For the first time ever, I am teaching without tests in my classes.
"Heresy!" you may be thinking. CS is a mostly objective field; how can I get away with not testing my students? And I have to admit that when the idea first came to me, last summer, I really struggled with it--the culture of testing is strong in my field and strong in my department. How could I make this work and still fairly evaluate my students?
The answer is slightly different for each of my classes.
The upper-level course is easier. What I want my students to demonstrate can be done more naturally through a series of projects rather than an arbitrary in-class or take-home exam. This means that I have to be a bit more deliberate in designing the projects, and that I have to provide more opportunities in class for the students to try out and practice the material. But this in turn has forced me to be more creative about how I structure class meetings, as I've discussed before.
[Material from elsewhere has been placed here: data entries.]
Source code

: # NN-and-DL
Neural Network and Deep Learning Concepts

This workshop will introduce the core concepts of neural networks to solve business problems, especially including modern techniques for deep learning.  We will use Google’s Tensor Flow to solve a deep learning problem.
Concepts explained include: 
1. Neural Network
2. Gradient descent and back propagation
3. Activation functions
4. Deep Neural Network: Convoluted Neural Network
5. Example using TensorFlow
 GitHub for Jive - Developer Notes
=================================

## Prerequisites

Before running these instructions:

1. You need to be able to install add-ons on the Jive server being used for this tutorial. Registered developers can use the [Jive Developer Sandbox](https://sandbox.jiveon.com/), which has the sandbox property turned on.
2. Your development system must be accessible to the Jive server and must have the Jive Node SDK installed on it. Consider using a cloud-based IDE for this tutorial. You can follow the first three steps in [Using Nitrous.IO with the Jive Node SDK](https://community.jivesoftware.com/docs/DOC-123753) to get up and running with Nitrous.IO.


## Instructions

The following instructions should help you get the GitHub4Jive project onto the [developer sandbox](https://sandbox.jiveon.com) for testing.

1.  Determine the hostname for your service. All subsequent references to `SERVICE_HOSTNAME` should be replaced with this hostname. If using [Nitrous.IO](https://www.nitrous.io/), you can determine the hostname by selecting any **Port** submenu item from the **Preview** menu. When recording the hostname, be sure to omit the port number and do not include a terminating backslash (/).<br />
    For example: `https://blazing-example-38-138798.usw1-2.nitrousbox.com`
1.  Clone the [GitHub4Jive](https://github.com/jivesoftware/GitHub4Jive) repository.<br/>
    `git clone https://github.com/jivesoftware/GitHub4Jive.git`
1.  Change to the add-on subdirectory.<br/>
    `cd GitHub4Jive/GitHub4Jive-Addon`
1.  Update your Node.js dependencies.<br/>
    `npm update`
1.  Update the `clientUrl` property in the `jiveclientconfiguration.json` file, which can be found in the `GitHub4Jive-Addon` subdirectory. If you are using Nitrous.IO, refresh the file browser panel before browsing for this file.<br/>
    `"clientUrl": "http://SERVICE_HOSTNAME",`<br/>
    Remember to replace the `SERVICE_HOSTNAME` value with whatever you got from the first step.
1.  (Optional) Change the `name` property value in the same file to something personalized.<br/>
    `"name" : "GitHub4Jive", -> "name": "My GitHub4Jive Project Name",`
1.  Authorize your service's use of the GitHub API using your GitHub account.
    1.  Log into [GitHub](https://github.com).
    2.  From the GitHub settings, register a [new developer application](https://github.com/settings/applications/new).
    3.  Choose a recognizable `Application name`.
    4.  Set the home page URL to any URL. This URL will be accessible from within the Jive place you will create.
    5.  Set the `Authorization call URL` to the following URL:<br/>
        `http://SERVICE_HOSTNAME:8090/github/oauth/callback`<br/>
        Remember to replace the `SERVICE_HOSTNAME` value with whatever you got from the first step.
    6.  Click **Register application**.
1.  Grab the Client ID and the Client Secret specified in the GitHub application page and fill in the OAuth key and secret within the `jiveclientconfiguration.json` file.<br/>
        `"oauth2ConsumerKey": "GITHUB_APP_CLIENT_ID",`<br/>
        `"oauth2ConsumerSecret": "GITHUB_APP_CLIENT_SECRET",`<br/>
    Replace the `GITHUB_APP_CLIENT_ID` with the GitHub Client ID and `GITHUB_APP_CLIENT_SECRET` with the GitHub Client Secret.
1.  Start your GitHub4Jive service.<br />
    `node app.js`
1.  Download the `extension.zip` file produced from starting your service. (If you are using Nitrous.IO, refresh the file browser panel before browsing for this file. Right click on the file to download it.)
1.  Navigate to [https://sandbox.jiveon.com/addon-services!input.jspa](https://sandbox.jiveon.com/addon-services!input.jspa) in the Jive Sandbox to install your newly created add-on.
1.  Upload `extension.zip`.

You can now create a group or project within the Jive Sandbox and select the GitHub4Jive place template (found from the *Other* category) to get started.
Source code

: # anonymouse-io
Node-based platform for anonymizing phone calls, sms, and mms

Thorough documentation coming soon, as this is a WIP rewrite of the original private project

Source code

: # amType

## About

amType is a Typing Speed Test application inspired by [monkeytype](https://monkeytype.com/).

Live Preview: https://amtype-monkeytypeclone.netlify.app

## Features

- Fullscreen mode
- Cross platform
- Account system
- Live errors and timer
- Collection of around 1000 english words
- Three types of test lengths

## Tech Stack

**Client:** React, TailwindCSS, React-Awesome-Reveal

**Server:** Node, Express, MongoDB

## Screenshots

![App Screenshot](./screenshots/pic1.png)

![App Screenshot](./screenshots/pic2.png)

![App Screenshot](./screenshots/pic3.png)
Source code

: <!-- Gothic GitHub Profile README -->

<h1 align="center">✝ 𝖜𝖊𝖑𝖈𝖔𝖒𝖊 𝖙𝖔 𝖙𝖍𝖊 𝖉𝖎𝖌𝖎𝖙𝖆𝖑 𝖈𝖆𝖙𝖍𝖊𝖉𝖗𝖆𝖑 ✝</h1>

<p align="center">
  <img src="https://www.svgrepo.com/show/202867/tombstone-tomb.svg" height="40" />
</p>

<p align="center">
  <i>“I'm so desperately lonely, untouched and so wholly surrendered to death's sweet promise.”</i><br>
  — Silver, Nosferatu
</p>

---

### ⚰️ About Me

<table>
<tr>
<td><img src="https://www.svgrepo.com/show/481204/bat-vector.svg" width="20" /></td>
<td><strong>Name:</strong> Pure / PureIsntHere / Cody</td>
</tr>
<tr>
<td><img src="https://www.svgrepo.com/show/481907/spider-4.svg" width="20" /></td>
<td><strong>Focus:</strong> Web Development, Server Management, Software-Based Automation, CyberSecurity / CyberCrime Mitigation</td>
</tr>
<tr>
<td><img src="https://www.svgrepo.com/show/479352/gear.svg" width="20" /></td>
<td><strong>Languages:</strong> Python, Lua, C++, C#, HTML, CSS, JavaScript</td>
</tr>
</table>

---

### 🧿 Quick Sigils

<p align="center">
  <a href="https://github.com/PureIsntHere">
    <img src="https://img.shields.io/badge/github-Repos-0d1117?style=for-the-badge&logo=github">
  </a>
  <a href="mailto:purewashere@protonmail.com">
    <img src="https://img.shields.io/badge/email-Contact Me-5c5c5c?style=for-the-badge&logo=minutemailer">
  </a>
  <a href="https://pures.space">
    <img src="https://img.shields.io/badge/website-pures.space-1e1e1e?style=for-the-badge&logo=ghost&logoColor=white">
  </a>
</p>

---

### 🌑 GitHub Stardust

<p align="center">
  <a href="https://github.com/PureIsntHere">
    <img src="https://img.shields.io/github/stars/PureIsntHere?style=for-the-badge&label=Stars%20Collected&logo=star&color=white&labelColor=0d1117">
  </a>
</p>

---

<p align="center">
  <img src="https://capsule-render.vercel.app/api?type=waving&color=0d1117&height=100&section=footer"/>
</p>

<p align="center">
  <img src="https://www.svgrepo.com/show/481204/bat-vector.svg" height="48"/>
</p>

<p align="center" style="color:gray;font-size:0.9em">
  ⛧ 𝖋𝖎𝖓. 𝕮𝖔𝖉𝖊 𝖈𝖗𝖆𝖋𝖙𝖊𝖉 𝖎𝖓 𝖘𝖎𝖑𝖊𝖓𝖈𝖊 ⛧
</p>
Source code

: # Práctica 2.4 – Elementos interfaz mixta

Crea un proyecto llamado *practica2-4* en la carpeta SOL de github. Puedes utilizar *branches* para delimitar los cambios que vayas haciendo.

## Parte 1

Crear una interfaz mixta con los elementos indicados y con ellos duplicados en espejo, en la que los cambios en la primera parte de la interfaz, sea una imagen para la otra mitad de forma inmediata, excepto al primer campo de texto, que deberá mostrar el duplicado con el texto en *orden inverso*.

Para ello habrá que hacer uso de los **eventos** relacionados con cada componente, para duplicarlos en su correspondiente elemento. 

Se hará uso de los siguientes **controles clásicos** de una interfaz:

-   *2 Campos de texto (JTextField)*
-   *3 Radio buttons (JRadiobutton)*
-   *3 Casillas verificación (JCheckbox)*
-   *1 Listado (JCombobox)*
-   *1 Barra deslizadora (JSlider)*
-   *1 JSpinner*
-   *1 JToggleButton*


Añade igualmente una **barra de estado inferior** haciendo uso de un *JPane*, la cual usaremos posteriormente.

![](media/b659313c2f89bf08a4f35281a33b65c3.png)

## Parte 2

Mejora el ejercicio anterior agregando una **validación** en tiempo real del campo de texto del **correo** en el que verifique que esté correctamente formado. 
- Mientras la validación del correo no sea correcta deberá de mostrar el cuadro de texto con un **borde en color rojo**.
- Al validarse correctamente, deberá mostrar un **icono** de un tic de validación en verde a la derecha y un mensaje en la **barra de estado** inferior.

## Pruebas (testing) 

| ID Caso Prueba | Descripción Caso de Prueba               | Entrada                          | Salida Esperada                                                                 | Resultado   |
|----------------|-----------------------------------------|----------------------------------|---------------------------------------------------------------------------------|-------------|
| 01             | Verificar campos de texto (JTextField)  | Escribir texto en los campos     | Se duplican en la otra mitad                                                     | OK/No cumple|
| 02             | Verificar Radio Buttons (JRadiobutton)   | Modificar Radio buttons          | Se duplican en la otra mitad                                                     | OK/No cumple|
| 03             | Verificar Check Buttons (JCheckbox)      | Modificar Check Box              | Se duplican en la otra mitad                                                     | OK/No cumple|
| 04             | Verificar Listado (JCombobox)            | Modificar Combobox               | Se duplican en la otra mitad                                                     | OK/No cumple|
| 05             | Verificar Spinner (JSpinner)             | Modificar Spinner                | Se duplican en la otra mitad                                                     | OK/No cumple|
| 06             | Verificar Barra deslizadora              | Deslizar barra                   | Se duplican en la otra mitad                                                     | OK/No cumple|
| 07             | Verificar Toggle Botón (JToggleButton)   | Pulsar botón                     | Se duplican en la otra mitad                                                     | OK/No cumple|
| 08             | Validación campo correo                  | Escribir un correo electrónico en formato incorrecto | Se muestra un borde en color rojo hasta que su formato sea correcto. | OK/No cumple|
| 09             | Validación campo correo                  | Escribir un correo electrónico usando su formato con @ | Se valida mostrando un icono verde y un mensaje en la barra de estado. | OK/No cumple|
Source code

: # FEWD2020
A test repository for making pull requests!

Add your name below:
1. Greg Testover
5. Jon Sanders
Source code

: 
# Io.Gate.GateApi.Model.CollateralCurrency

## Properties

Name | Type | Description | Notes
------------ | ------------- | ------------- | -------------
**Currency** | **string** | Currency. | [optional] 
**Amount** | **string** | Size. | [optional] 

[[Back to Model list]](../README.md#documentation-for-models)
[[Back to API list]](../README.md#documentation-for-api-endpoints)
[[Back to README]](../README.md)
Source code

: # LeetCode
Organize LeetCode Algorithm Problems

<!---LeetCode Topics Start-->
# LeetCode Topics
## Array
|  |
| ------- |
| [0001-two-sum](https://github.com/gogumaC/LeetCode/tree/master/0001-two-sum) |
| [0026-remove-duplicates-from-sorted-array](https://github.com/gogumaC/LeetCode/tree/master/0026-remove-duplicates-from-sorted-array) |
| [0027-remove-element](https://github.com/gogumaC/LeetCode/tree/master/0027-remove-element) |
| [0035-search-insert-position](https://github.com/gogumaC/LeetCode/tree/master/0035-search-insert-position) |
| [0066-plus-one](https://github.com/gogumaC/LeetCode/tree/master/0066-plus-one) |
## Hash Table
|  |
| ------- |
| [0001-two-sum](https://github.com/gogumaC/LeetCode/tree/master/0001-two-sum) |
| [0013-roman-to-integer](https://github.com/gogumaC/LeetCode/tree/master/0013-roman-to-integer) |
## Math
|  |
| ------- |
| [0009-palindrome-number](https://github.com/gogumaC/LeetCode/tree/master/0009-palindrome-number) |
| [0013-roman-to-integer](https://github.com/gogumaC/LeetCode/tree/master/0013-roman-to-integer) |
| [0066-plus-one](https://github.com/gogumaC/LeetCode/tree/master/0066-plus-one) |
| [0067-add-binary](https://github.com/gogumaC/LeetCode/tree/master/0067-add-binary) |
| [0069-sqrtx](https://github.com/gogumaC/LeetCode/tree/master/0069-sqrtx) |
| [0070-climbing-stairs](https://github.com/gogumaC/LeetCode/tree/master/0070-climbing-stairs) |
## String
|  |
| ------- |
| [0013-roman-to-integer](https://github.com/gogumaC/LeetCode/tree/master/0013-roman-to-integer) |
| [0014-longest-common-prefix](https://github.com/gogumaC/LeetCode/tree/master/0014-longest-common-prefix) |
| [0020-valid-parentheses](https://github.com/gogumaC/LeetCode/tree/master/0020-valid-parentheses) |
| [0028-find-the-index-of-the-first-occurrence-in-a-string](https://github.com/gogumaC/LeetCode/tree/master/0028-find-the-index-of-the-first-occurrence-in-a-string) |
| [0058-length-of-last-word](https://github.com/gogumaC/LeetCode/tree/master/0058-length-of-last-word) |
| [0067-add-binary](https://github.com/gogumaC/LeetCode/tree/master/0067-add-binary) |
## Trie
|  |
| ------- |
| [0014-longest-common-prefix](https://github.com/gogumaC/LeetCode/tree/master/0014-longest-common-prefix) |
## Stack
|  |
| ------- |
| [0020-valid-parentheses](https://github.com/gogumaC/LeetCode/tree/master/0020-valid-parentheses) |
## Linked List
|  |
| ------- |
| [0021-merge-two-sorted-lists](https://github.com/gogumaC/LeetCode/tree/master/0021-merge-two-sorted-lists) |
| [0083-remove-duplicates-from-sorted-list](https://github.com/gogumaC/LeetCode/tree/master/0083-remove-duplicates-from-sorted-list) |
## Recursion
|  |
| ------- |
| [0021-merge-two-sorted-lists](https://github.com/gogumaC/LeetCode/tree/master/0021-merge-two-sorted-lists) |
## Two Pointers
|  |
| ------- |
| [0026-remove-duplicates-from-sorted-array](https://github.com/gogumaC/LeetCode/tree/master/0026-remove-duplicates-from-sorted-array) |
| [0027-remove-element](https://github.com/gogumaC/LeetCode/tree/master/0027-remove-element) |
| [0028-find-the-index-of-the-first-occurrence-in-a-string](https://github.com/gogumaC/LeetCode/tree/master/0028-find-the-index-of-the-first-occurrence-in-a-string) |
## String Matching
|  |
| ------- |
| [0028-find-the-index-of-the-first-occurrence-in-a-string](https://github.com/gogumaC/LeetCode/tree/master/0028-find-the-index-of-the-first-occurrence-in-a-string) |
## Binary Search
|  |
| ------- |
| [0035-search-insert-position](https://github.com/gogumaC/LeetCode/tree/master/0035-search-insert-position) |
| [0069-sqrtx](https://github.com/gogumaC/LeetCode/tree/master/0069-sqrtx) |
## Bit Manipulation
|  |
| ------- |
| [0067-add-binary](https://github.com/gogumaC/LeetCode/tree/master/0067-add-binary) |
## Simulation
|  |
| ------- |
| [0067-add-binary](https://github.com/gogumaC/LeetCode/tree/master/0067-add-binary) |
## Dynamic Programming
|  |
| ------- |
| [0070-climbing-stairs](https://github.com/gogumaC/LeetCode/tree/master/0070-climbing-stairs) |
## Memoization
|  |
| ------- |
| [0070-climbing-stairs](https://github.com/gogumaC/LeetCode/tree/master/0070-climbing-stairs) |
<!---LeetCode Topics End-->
In the intro course, I've actually just substituted weekly quizzes for the 2-3 tests I typically give. When I mentioned to my colleagues that I'd be doing this, they all said "are you crazy? isn't that much more work?" And I worried about that too. But one thing I repeatedly noticed in previous intro courses was that the 2-3 tests model just did not work for the students. It didn't reinforce the concepts I wanted them to learn; it didn't indicate conceptual problems until too late in the term, past the point where some extra practice could have righted the sinking ship; and in some cases, the tests were not fair evaluations of the students' understanding of the material (one bad day could torpedo someone's grade, or shake their confidence to the core). So I thought, why not use an evaluation model that reinforces the idea that learning CS is a gradual process in which topics build on previous topics. Quizzes seemed better suited for that. Plus, it has not been as much work as I originally thought--a nice bonus!
Good things about weekly quizzes vs. tests:
1. It's easier to make up one question at a time than 5-6 in one sitting.
2. It's easier to focus on one particular concept in each quiz.
3. It's easier to remember how I covered a concept in class and structure the quiz questions accordingly.
4. Oddly, grading has been easier. Mentally, I find myself saying "hey, they're only quizzes, so I'll just sit down and grade them and get it over with". And even though I love asking open-ended questions, I've found that I can grade them pretty quickly.
5. Students are much less stressed about the weekly quiz than they typically are about tests.
Challenges in moving to the quiz model:
1. It does take up class time.
2. Makeups are a nightmare. I have a pretty strict no-makeup policy, because otherwise it becomes too unwieldy.
3. I do have to set aside time each week to make up the quiz and then grade the quiz. This comes out of my class prep time. (But it's probably not much more than the time I'd spend making up and grading tests, so I'll call this a wash.)
It's still too early to determine if my no-tests experiments will prove worthwhile. But I'm interested in seeing if there's any noticeable change in grades (or quality of work), and also what the students ultimately thought of this experiment. Assuming all continues to go well, though, I can see myself doing something like this in future classes.